Arga pun hanya bisa mengangguk dan tidak berani bicara banyak. Setidaknya apa yang di ucapkan oleh Kevin sudah cukup jelas semuanya, dan itu membuat Arga ingin mengucap terimakasih yang banyak untuk kelegaan hati Kevin memaafkan semua kesalahan nya di masa lalu. Namun waktu tidak mengijinkan nya untuk berterima kasih, mungkin lain waktu Arga akan mendatangi keluarga besar Kevin dan Ayana perihal ucapan itu, agar ada kelegaan di hatinya.
***
Adam bukan tipikal laki-laki yang suka basa basi ataupun menjalin hubungan terlalu lama tanpa kejelasan. Hari ini adam berniat ingin melamar Olivia, seorang gadis yang sempat menjadi kliennya beberapa bulan lalu. Hingga Olivia jatuh cinta padanya dan hingga saat ini Olivia masih bertahan dengan adam.
Meski rasa itu tidak tumbuh terlalu besar di benak Adam namun Adam ingin membangun nya bersama. Bukankah mencoba mencintai dengan seseorang yang mencintai begitu dalam itu tidak lah salah. Dan Adam akan mencobanya.
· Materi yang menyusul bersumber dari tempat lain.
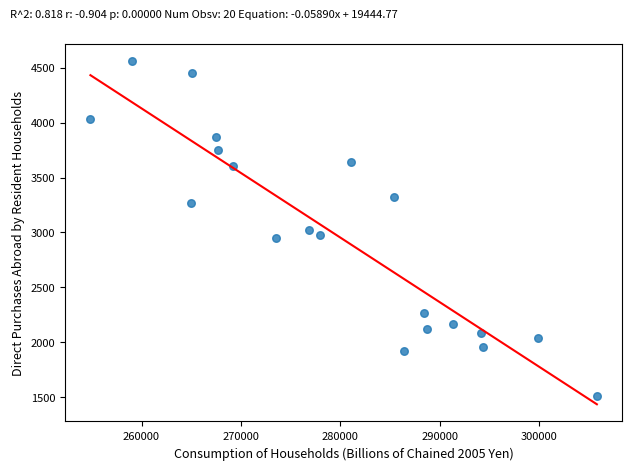

What is the range of Y values (max minus min)?

3057.1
Adam sudah mengenalkan Olivia kepada kedua orang tuanya, dan betapa kagetnya Olivia ketika mengetahui jika Adam itu bukan berasal dari keluarga yang sembarangan, ketika Olivia mengetahuinya Olivia begitu takjub dengan kekayaan yang di miliki oleh kedua orang tua Adam. Ternyata mereka masih satu derajat.
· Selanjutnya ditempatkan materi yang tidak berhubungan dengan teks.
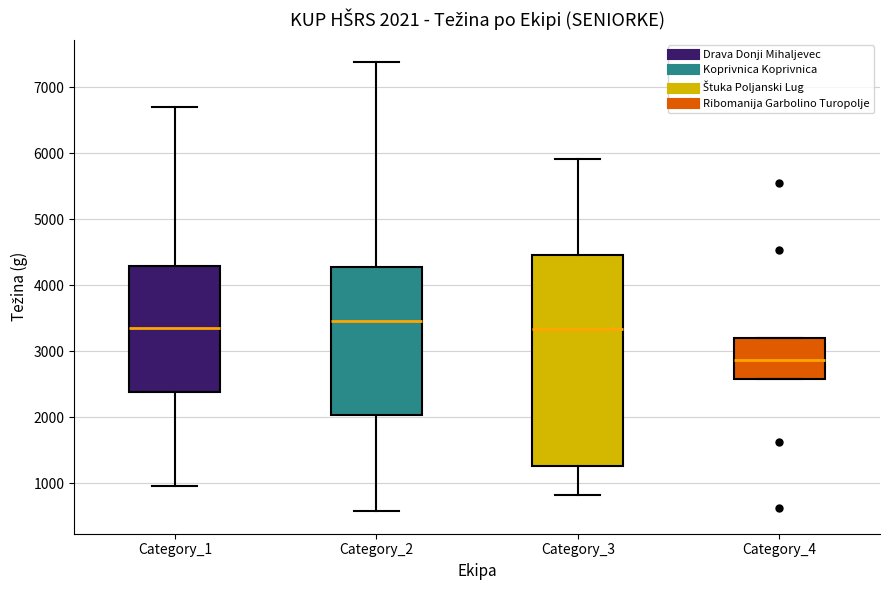

Which box has the highest median line?

Category_2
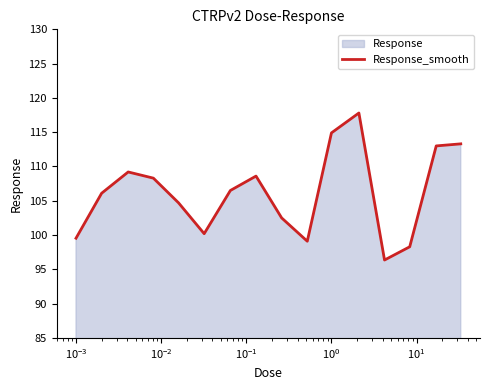

What is the maximum value shown in the chart?

117.8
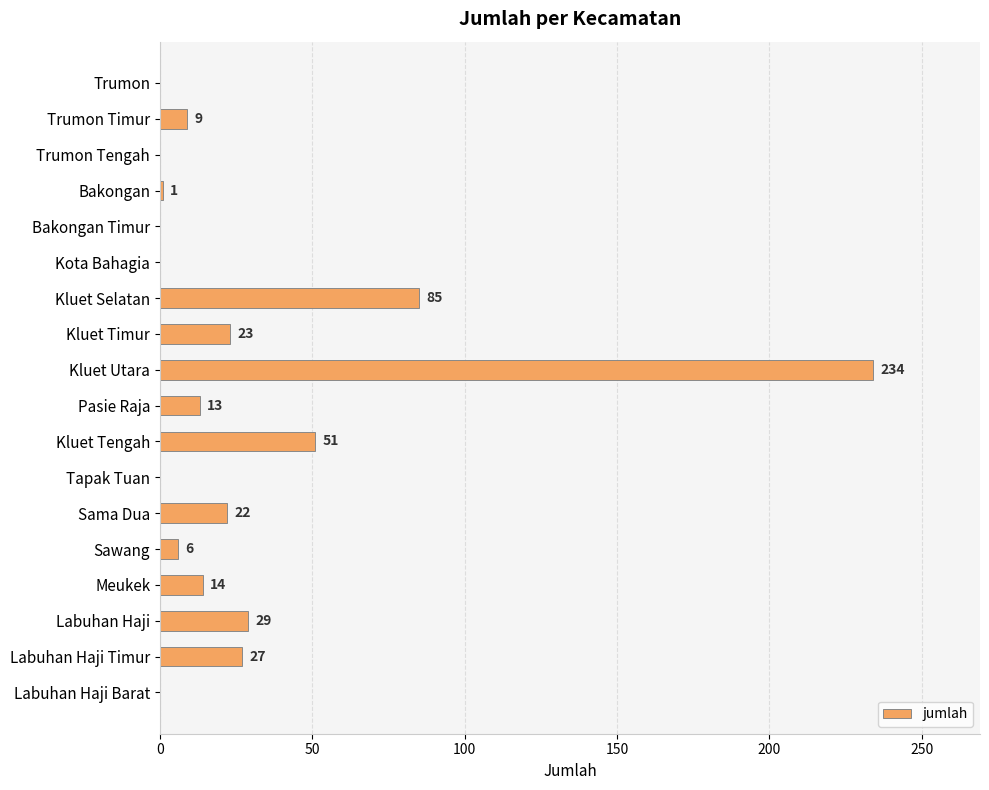

What is the sum of the values at Sawang and Sama Dua?

28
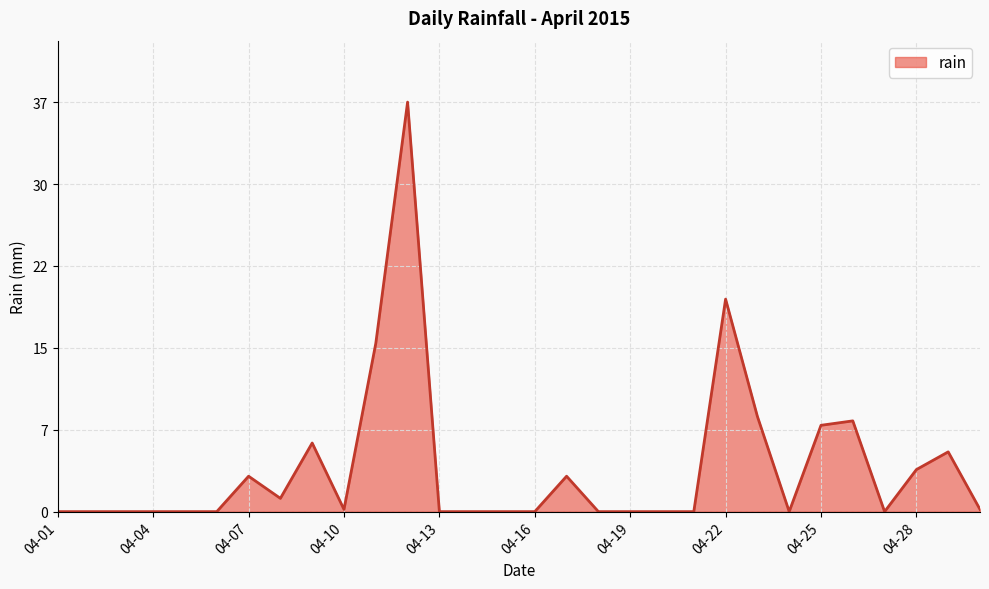

What is the difference between the maximum and minimum values?

37.0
Hingga kini pertemuan yang akan segera di laksanakan antara keluarga Adam dan juga Olivia. Undangan pertunangan itu tidak banyak hanya sebatas lolega bisnis papa mereka dan sahabat dekat Olivia dan Adam. Karna memang tidak lama setelah acara tunangan itu mereka memutuskan untuk menikah.
'' Papa kira anak papa ini tidak ada minat dengan perempuan, taunya sekali dekat langsung hembat.'' gurau papa Adam.
Adam hanya nyengir kuda,
'' Papa ini, gak boleh gitu dong. Justru mama bangga dengan Adam. Karna dari sekian banyaknya pergaulan anak yang bebas di luar sana ternyata Adam masih bisa menjaganya. '' Ucap mama Adam
'' Adam itu gak sebaik yang mama bayangkan loh, '' Jawab Adam dengan kekehan.
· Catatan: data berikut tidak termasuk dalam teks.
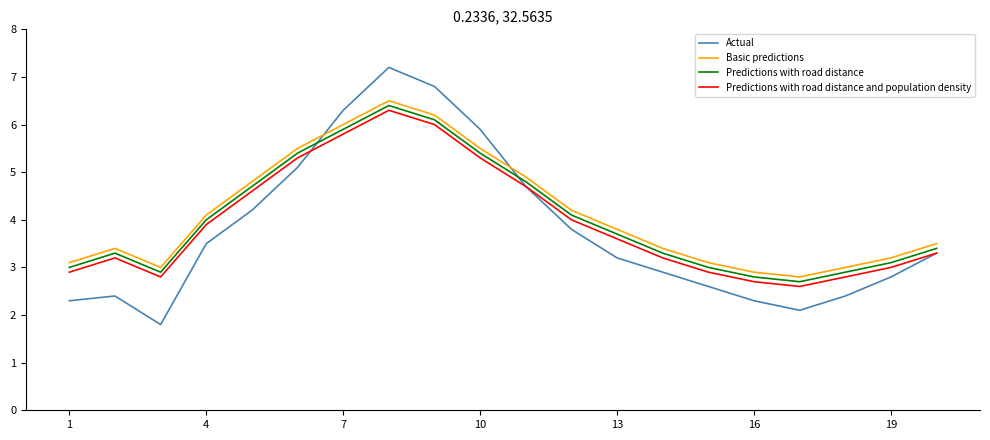

How many distinct data groups are displayed?

4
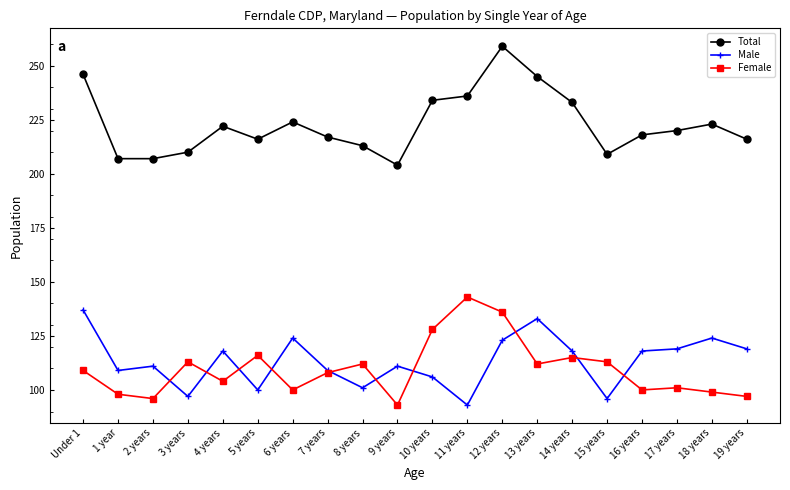

What is the average value of the Male series?

113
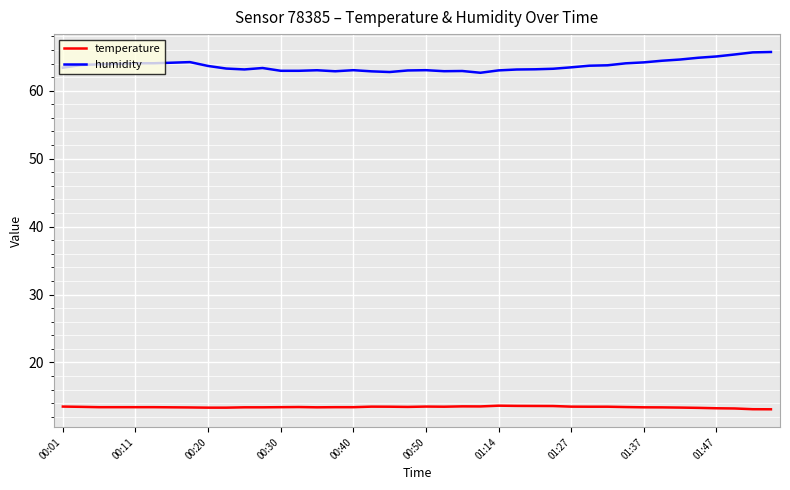

What is the minimum value for temperature?

13.1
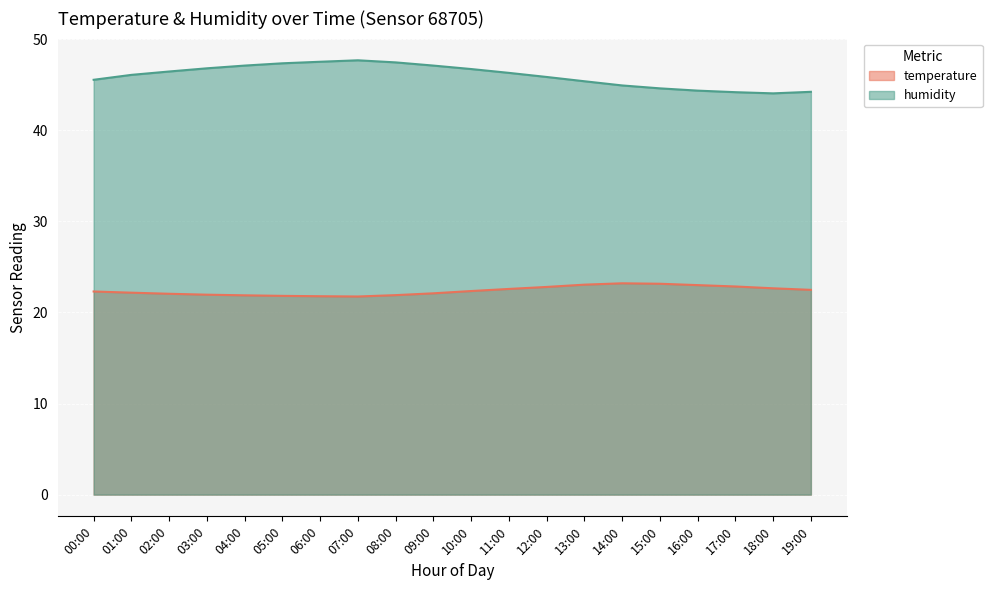

How many interior local valleys does the temperature series have?

1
Kedua orang tua itu pun melongo.
'' Maksudnya, '' Tanya kedua orang tua itu.
Adam pun tergelak. '' Udah ah, Adam mau istirahat dulu, biar nanti malam nggak ngantuk. Nanti salah lagi masukin cincinya, hehe. '' Jawab Adam lalu pergi.
Tinggalah kedua orang tua itu yang saling tatap lalu menggeleng, setelah nya mereka berdua pun tertawa bersama.